I'm working on flattening a JSON string in BigQuery and encountered challenges when replacing None with null and removing single quotes from a free text attribute.
Here's the JSON string:
[{'a': '123', 'b': None, 'freetext': "I'm data" }]

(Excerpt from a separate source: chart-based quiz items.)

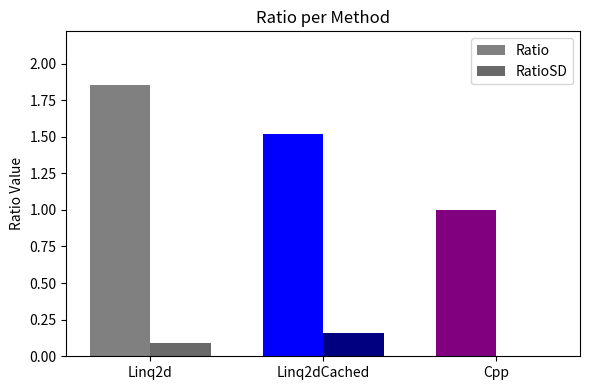

What is the spread (max minus min) of values at Cpp?

1.0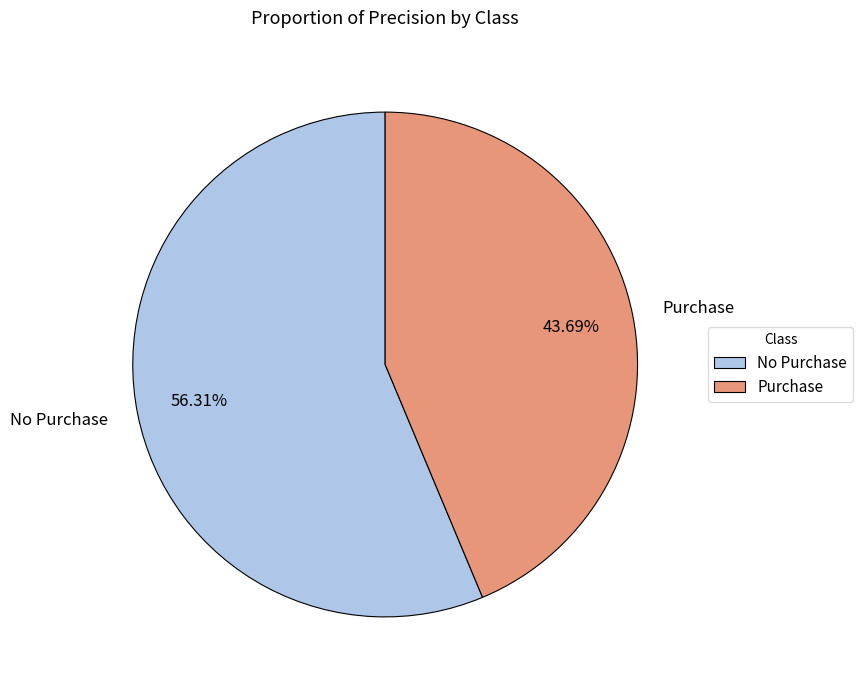

To the nearest percent, what is the difference between the largest and smallest slice percentages?

13%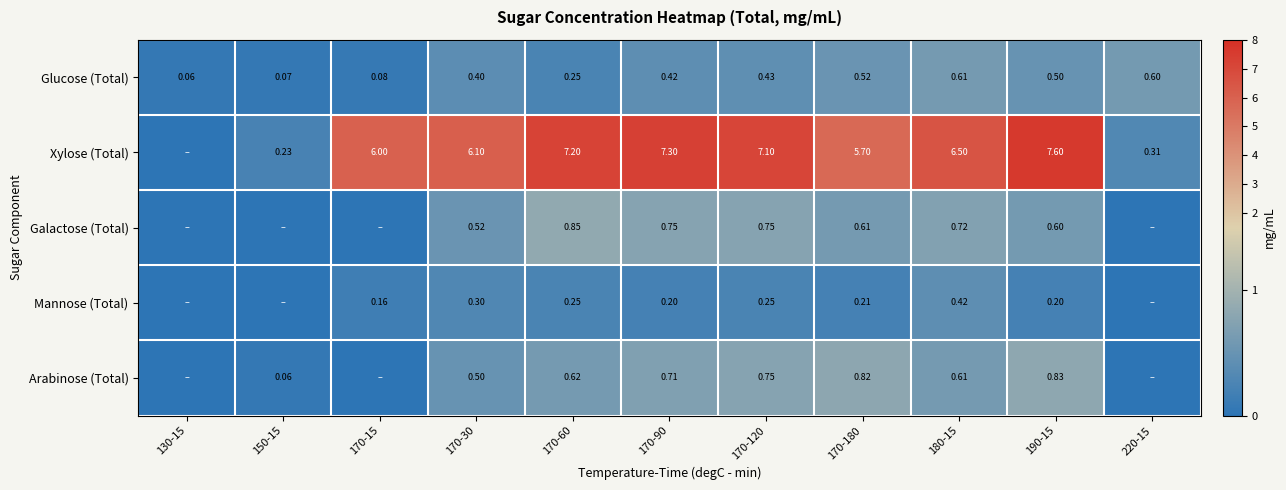

At how many categories does at least one series exceed 1?

8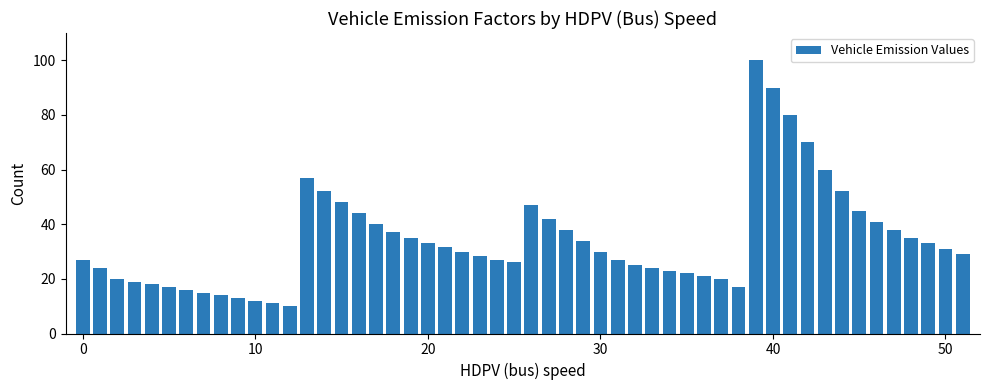

What is the smallest value displayed?

10.0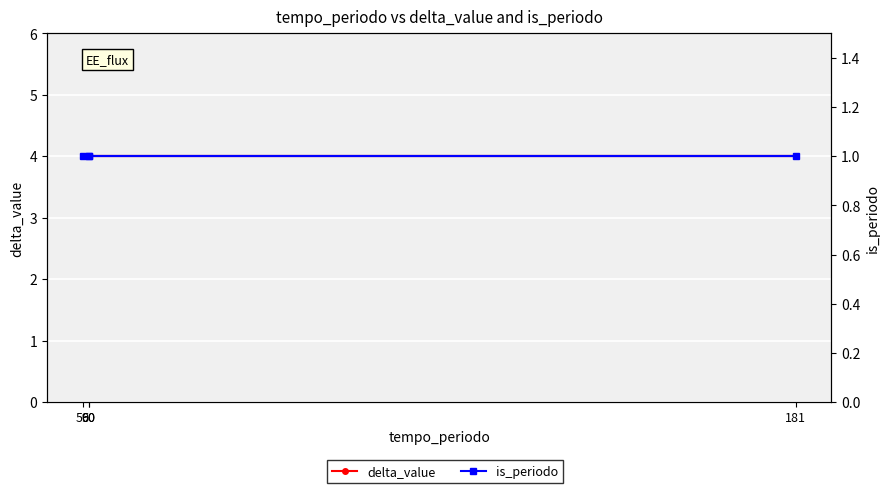

Which category has the highest value across all series?

60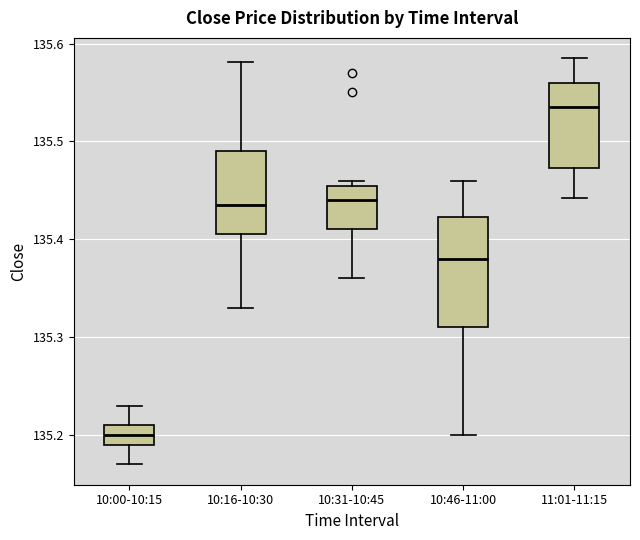

Where does the lower whisker of the box for 10:00-10:15 end on the y-axis? The values are not printed on the chart, so give them approximately, as read against the axis.

135.17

To address these issues, I've crafted the following query:
WITH cte AS (
SELECT "[{'a': '123', 'b': None, 'freetext': "I'm data" }]" AS a
)
SELECT
JSON_EXTRACT_SCALAR(value, '$.a') AS a,
JSON_EXTRACT_SCALAR(value, '$.b') AS b,
JSON_EXTRACT_SCALAR(value, '$.freetext') AS freetext
FROM cte,
UNNEST(
JSON_EXTRACT_ARRAY(
REPLACE(
REPLACE(REPLACE(REPLACE(a, "None", "null"), "'", "!~!"), '"', "'"),
"!~!", ""
)
)
) AS value;
I initially attempted to use REGEXP_REPLACE to remove single quotes, but encountered challenges with the syntax in BigQuery.
try 1 : REGEXP_REPLACE(your_column, r'"([^"]*)''([^"]*)"', r'"\1\2"')
try 2 : REGEXP_REPLACE(your_column, r'"([^"]*)\'([^"]*)"', r'"\1\2"')
Any suggestions on how to further simplify or improve this query are appreciated!